The following cars are driven by Brian O'Conner throughout the series:

- 1995 Mitsubishi Eclipse – Shot at by Johnny Tran and later destroyed after ruptured nitrous tanks explode; equipped with a 420A motor with an upgrade to a T3 turbo and front mount intercooler, standalone fuel management and nitrous. This was the car Brian used to race Dom in the beginning of the first film.
- 1995 Toyota Supra – Brian handed over the keys to Dominic after he crashed his Dodge Charger R/T, claiming he owed him a ten second car. In the movie, Jesse referred to spending $10,000-$15,000 on this car when in reality there was over $150,000 invested in the Supra.
- 1999 Ford F-150 Lightning – Seen bumping the curb outside of Harry's performance shop "The Racer's Edge", and when Brian is pulled over and arrested by Sergeant Tanner.
- 1995 Dodge Stealth – Seen in The Turbo Charged Prelude for 2 Fast 2 Furious; now a fugitive, he races with it until it's impounded by the FBI then later replaces it with a Nissan Skyline GT-R R34 on his way to Miami.
- 2002 Mitsubishi Lancer Evolution VII – Provided for Brian, in 2 Fast 2 Furious for his undercover mission of taking down drug lord Carter Verone in Miami. It is fitted with a tracking device. He later switches cars in an elaborate scramble sequence, continuing his mission undetected.
Note: The Evo VII had the taillights from the Mitsubishi Lancer OZ Rally and it was both the 2002 Evo VII and 2002 Lancer OZ Rally.
- 1969 Yenko Camaro – Won from fellow racer Korpi, this is the car Brian switches into after the scramble sequence and drives for the rest of the film. It is outfitted with an ejector seat, which somehow fails, and is forced to drive with Verone's henchman to the checkpoint. Brian later uses the Camaro to drive off the shore onto Verone's boat to rescue Monica after she is taken captive.
- Nissan Skyline GT-R R34 – Driven by Brian in 2 Fast 2 Furious and Fast & Furious. In the second film, it is colored silver from House of Kolors and blue stripes. In the fourth film, Brian is given a second Skyline and drives this car in the race against Dominic, which he very narrowly loses after Dom cheats near the end of the race. Later, when he and Dom confront Fenix Rise about Letty's death, Dom (having anticipated betrayal) blows up all the racers' cars (including Brian's) by igniting the nitrous tanks equipped in his own car. The car returns in the ending of F9, with the same color as in the fourth film.
- 2006 Hummer H1 – Briefly driven by Brian and Dom after his own car is blown up to escape from Rise; it contains the heroin being transported to Braga. He later hides it in the LAPD impound lot in plain sight.

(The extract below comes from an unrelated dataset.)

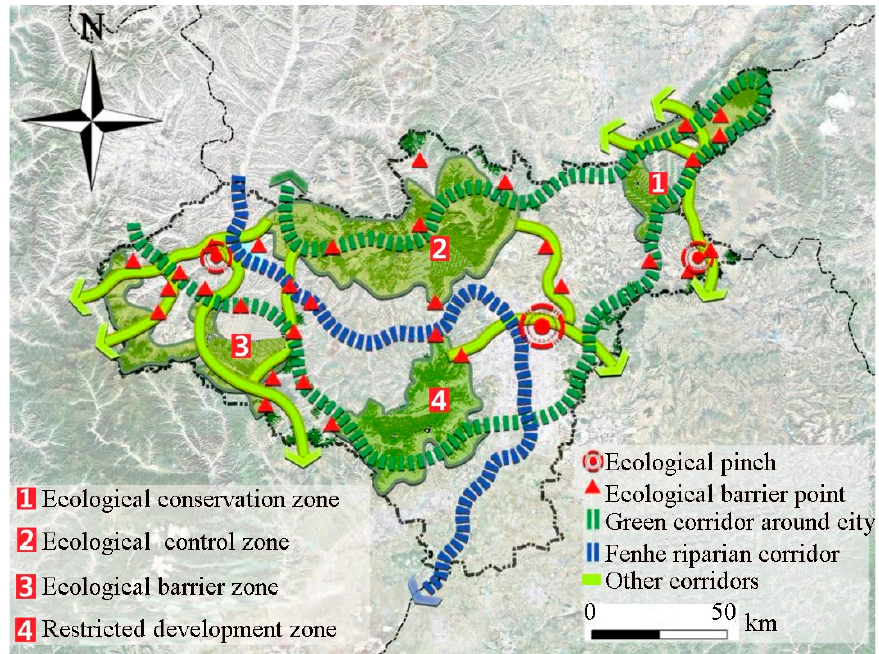
Figure 10. Optimization model of ecological security pattern in Taiyuan City.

- 2009 Subaru Impreza WRX STI – "Given" to Brian by Dom after he blows up his Skyline, claiming the line from the first film that Dom now owes him a "ten second car". He drives this car for the rest of the film, using it to apprehend Braga in a cathedral in Mexico and racing against Rise with it. The other one is used in the seventh film to help and prevent Ramsay from Bus in Azerbaijan.
- 1970 Dodge Charger R/T – Dominic Toretto's car, but driven by Brian at the end of Fast & Furious when he, Mia, Santos and Leo intercept Dom's prison bus.

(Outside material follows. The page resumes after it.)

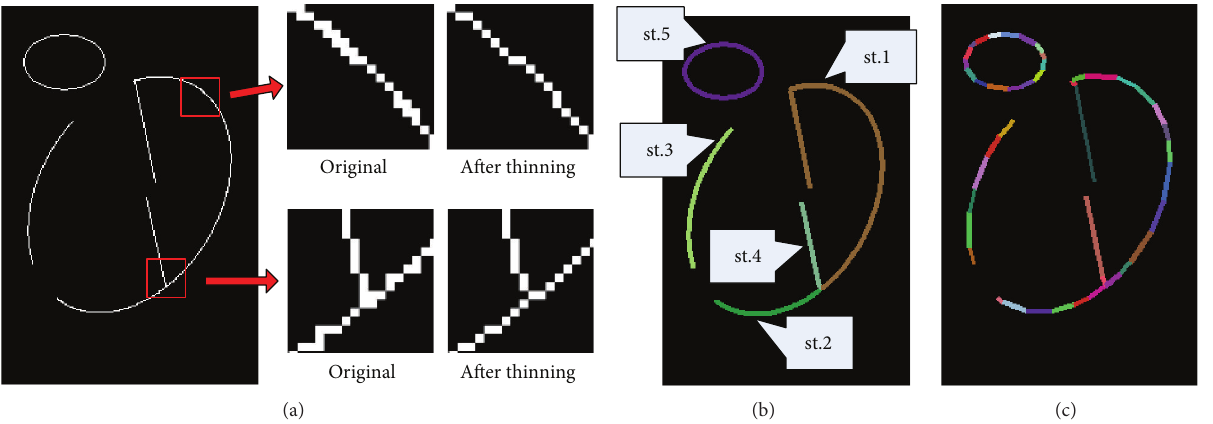
Figure 3: The process of line segment extraction. (a) Number of neighboring pixels decreases after morphological thinning. (b) Extracted strips after edge linking; each color corresponds to a strip. (c) Line segments extracted from strips; each color corresponds to a line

- 2009 Nissan GT-R – Like in the ending Fast Five, Brian got the car the result of a robbery in Rio De Janeiro, just like Dom who bought a black Dodge Challenger. In 2 films later he switched into a blue color with some modifications.
- 2012 Chrysler Town & Country (minivan) – This is Brian's first time driving a Minivan in a film, used to take their children to school. The same car appears in the next scene, where Brian's son, Jack, was protected by him via his sliding door when the Toretto family's house exploded.

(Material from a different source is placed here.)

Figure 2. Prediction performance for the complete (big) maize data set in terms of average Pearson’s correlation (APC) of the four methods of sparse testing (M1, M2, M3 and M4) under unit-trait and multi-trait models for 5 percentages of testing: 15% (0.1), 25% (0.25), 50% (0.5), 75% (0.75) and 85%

- 2013 McLaren MP4-12C – for a short scene in his arrival in Abu Dhabi, Brian drives the blue one.
- Another Toyota Supra (1998 Facelift model) – in the ending of Furious 7, Brian drives a white one to catch up to and say good bye to Dom.

==Reception==
The role won Walker the MTV Movie Award in 2002 and (posthumously) 2014, for Best On-Screen Team, both of which he shared with Vin Diesel. Further recognition came in the 2015 Teen Choice Awards, again posthumously. Walker's portrayal has made the actor becoming strongly identified with the character.

His relationship with Dominic Toretto has been described as a bromance.